Der deutsche Autobauer Volkswagen steht vor dem radikalsten Einschnitt seiner Unternehmensgeschichte: Bei der Kernmarke VW streicht der Konzern in den nächsten Jahren 30.000 Stellen, davon 23.000 in Deutschland. Das ist ein zentrales Ergebnis des sogenannten Zukunftspakts, den Unternehmensleitung und Betriebsrat am Freitag vorstellten
VW hinkt der Konkurrenz bei Produktivität und Wettbewerbsfähigkeit seit längerem schon hinterher. Parallel zum Stellenabbau wird VW rund 3,5 Mrd. Euro in Zukunftsfelder wie Elektromobilität, Digitalisierung und Autonomes Fahren investieren. An den deutschen Standorten der Kernmarke mit ihrer Belegschaft von rund 120.000 Mitarbeitern wird eine Fertigung von Elektroautos, Elektroantrieben und Batterien aufgebaut. Wolfsburg soll Digitalisierungs-Zentrum des Unternehmens werden.
Größte Reform für Kernmarke
"Der Zukunftspakt ist das größte Reformprogramm in der Geschichte der Kernmarke unseres Konzerns. Es wird Volkswagen effizienter, produktiver und wettbewerbsfähiger machen", sagte VW-Konzernchef Matthias Müller in Wolfsburg. Monatelang hatten Unternehmensspitze und Arbeitnehmervertreter über den Pakt verhandelt.

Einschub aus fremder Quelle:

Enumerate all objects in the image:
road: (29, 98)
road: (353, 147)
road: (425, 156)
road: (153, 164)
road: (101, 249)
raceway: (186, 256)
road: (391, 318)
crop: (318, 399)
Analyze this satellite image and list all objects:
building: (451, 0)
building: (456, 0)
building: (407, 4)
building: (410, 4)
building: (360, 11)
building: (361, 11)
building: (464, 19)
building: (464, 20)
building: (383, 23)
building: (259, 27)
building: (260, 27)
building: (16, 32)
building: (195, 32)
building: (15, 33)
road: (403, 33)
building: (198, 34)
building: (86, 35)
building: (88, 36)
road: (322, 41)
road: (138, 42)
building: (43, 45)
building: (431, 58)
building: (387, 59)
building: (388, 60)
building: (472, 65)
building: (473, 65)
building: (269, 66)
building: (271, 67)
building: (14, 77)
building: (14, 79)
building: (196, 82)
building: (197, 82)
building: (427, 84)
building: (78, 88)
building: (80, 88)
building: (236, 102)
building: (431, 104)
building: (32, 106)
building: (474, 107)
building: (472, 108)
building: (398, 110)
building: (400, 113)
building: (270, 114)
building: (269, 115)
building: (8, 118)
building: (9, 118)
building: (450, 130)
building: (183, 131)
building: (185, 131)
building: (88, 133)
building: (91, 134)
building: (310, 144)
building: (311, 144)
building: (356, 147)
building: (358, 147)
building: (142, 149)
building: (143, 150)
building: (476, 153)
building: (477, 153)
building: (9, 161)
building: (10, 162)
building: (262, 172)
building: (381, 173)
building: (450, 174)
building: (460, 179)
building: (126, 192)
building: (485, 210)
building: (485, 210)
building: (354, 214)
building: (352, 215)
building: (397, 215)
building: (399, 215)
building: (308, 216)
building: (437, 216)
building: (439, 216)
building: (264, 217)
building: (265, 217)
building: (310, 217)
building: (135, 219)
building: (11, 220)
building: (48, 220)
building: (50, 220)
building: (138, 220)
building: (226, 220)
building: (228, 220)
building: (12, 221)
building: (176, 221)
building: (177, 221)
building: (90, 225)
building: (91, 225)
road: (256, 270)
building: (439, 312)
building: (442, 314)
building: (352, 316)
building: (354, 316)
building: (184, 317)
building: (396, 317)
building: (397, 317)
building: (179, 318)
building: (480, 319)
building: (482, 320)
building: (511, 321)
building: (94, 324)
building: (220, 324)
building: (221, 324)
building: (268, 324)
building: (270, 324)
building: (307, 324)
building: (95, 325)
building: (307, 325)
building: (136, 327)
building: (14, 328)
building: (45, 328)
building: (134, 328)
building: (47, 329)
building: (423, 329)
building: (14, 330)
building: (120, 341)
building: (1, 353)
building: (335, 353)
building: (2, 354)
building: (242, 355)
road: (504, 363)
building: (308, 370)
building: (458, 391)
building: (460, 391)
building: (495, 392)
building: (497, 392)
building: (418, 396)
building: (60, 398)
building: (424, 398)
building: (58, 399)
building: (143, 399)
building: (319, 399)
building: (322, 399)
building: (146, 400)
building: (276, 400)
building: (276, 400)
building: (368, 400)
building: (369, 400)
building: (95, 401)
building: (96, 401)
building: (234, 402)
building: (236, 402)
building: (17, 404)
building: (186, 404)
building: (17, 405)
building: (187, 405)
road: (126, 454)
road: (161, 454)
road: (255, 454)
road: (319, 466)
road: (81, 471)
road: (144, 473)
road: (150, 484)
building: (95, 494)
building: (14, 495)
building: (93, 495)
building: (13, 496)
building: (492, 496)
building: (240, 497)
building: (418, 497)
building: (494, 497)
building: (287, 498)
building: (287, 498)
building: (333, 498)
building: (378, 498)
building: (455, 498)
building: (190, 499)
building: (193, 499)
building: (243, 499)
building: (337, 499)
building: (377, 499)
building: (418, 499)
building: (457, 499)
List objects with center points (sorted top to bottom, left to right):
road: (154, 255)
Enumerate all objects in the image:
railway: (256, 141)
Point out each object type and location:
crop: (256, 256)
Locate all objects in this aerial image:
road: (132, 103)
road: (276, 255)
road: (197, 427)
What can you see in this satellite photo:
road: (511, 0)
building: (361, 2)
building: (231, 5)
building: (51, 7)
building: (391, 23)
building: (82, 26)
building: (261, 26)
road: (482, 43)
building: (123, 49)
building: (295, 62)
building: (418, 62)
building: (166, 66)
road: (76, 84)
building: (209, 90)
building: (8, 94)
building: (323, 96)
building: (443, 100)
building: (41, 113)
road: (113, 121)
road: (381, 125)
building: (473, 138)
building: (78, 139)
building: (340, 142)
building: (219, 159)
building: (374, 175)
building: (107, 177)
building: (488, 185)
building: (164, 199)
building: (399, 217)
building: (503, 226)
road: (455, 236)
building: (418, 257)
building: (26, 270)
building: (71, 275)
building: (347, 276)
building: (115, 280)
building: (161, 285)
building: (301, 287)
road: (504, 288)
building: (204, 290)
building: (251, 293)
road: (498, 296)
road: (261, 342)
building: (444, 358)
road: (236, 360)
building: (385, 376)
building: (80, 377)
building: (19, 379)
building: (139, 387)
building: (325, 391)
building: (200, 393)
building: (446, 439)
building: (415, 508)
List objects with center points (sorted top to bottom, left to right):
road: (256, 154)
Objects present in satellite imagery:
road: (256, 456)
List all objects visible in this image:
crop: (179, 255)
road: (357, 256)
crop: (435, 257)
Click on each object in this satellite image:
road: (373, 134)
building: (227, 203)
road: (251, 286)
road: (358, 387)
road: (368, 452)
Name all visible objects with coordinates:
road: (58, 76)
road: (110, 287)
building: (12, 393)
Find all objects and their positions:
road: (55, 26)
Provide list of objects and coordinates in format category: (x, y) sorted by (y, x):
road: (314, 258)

Der Jobabbau soll für die Stammbelegschaft ohne betriebsbedingte Kündigungen erfolgen, etwa indem freiwerdende Stellen nicht nachbesetzt werden und Beschäftigten Altersteilzeitregelungen angeboten wird. Für die mit Leiharbeitern besetzten Stellen gilt diese Garantie nicht.
"Die Arbeitsplätze in der Stammbelegschaft sind sicher", betonte VW-Gesamtbetriebsratschef Bernd Osterloh. Betriebsbedingte Kündigungen seien bis 2025 ausgeschlossen. Der Pakt habe "Licht und Schatten", sei insgesamt aber ein "Ergebnis der Vernunft". "Ein unkontrollierter Stellenabbau" sei damit vom Tisch.
Das Schrumpfprogramm soll Einsparungen und Effizienzsteigerungen ermöglichen, durch die zugleich Mittel für Investitionen in neue Forschungs- und Produktionsbereiche verfügbar werden. Nach VW-Angaben soll es das Ergebnis des Unternehmens ab 2020 um 3,7 Mrd. Euro pro Jahr verbessern. 3 Mrd. Euro sollen die deutschen Standorte beisteuern.
Niedrige Rendite
Der Volkswagen-Konzern mit seinen insgesamt zwölf Marken kämpft aktuell mit den Folgen der Dieselaffäre um manipulierte Abgaswerte. Der Zukunftspakt der Kernmarke steht damit nicht in direktem Zusammenhang: VW liegt mit Blick auf wichtigen Produktivitäts- und Renditekennziffern hinter anderen Herstellern zurück. Die im Zukunftspakt skizzierte technologische Umorientierung ist eingebettet in die Strategie 2025 des VW-Gesamtkonzerns.
Die gesamte Branche werde sich in den kommenden Jahren durch neue technologische Trends und neue Wettbewerber radikal verändern, sagte VW-Markenchef Herbert Diess. "Volkswagen muss schnell wieder Geld verdienen und sich für den kommenden Sturm wappnen."
Auch neue Arbeitsplätze
Parallel zum geplanten Jobabbau will VW 9.000 neue Arbeitsplätze in neuen Betriebsfeldern schaffen. Die Werke in Wolfsburg und Zwickau sollen künftig Elektroautos bauen, die in Braunschweig, Salzgitter und Kassel steigen in die Fertigung der dazugehörigen Antriebe und Getriebe ein. In Salzgitter startet eine Pilotanlage zur Batteriezellenproduktion.
Der Hauptsitz in Wolfsburg soll zum Zentrum der Digitalisierungsbemühungen von VW werden. Der Ministerpräsident des wichtigen VW-Anteilseigners Niedersachsen, Stephan Weil (SPD), nannte den Arbeitsplatzabbau "eine bittere Pille", die aber unvermeidlich sei. VW müsse wettbewerbsfähiger werden, Niedersachsen unterstütze dies.